There's an old adage that "knowing is half the battle."
King County Assessor John Wilson has unveiled a new web page allowing King County voters and property owners to see how any proposed property tax increase will impact their rent or mortgage.
Wilson today launched his November 2018 Taxpayer Transparency Tool, a website which provides each King County taxpayer an individualized accounting of where their property tax dollars go, and the estimated cost of any proposed property tax measure to be voted on.
“Taxpayers have a right to know where their money is going, and what each proposed property tax levy will cost them,” said Wilson. “Property taxes keep going up. We need to make sure the public understands why.”
“The Assessor’s new transparency tool will make it easier than ever for the people of King County to know how their property taxes are being invested and what portion is supporting local, regional, or state-wide infrastructure and services.” King County Executive Dow Constantine.

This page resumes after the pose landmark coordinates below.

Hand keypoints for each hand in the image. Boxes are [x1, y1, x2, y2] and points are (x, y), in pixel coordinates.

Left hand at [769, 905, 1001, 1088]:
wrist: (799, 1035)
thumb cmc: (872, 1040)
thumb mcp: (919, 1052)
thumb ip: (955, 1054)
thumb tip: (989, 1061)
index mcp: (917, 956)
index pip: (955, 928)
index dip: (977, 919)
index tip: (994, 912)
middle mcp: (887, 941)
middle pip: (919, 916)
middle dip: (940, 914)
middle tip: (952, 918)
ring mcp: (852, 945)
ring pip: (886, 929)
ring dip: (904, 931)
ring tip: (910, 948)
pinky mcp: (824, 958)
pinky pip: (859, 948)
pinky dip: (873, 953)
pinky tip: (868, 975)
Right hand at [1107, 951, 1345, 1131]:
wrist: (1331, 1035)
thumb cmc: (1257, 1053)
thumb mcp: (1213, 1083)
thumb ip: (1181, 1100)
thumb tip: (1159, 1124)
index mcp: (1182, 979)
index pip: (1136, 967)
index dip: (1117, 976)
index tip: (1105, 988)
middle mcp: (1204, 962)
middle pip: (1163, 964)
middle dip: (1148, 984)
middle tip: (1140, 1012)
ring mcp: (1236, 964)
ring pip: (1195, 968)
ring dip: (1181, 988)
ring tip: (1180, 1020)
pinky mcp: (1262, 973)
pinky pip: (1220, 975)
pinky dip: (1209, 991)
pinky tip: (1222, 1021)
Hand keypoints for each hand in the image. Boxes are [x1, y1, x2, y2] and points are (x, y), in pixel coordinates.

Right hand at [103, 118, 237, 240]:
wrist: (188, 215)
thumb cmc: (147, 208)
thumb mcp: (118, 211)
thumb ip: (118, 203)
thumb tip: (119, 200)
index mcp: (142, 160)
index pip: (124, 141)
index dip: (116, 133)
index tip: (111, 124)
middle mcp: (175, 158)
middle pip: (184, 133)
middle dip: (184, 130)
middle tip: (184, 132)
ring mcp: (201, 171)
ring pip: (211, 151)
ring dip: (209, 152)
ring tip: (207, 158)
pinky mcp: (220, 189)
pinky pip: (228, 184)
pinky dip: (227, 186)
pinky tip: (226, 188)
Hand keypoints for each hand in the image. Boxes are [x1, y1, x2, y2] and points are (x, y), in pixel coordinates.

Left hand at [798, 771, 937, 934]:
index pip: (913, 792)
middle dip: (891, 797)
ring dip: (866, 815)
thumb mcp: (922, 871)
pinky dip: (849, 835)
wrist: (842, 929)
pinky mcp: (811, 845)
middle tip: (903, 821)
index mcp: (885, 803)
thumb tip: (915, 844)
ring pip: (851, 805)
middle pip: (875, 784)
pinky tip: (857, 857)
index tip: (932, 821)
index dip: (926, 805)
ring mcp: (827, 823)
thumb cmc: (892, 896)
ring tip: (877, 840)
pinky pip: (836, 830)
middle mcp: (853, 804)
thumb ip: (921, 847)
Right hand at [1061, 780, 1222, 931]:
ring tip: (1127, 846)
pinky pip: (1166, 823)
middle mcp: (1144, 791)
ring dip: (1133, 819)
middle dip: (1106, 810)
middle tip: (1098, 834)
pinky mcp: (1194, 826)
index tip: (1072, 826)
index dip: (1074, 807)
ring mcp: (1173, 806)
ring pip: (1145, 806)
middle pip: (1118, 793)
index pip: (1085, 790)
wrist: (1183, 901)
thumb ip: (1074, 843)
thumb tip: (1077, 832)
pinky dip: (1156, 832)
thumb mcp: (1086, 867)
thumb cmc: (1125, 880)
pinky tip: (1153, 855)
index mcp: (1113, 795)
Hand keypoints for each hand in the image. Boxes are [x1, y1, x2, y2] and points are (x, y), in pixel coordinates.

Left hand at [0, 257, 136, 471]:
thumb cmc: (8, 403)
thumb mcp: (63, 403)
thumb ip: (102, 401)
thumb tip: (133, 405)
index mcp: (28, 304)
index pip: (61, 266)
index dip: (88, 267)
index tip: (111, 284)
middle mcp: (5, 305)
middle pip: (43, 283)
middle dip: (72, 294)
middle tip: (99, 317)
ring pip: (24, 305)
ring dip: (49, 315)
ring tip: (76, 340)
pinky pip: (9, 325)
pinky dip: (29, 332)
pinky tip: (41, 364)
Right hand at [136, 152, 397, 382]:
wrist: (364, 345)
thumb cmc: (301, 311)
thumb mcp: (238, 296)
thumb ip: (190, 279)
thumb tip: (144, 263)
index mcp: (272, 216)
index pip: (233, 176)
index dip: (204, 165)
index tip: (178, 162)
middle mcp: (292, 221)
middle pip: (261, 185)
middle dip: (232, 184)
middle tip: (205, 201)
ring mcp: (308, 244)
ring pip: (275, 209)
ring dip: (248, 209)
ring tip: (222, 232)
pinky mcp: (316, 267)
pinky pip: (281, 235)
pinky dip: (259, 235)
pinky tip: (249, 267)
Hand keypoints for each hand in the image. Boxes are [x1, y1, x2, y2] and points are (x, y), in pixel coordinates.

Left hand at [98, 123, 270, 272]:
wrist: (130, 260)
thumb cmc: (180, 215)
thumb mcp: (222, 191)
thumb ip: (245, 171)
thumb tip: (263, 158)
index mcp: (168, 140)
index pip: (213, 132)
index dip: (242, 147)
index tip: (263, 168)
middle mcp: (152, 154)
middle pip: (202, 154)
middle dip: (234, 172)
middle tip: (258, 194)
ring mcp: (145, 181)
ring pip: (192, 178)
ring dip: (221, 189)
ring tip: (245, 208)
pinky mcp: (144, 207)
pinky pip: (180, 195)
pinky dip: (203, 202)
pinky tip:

The tool was tested on a ballot measure in April during the special election and was widely available for the ballot measures appearing in the August primary. All county residents will be able to see how the various property tax measures on the ballot this November, including Seattle’s proposed renewal of the Families and Education Levy, will affect their tax bill. In addition to Seattle, property tax measures are also on the ballot and in the Tax Transparency Tool in the following areas:
• Mercer Island
• Fire District 45 (Duvall area)
• Si View Metropolitan Park District (North Bend area)
The Transparency Tool only shows the impact of property tax measures. Other ballot measures, including sales tax measures or benefit charges, are not included.
Wilson said there were several factors that led him to create this new tool:
• The property tax system in Washington State is complicated. This new tool allows voters to make informed decisions about ballot measures, and helps illustrate how our tax system works.
• News stories or other information about ballot measures typically use a median-value or average property as the example for the cost of the proposal. “The problem is most people don’t live in a median-value property, so those estimates just don’t seem as relevant,” Wilson said.
• The Assessor’s Office receives a number of inquiries via phone and email in the lead up to voting on property tax measures by residents wanting to know how much these measures will cost them. This tool will be an efficient and effective way to answer these questions, as residents can find the answer on-line whenever it is convenient for them – not just during normal business hours.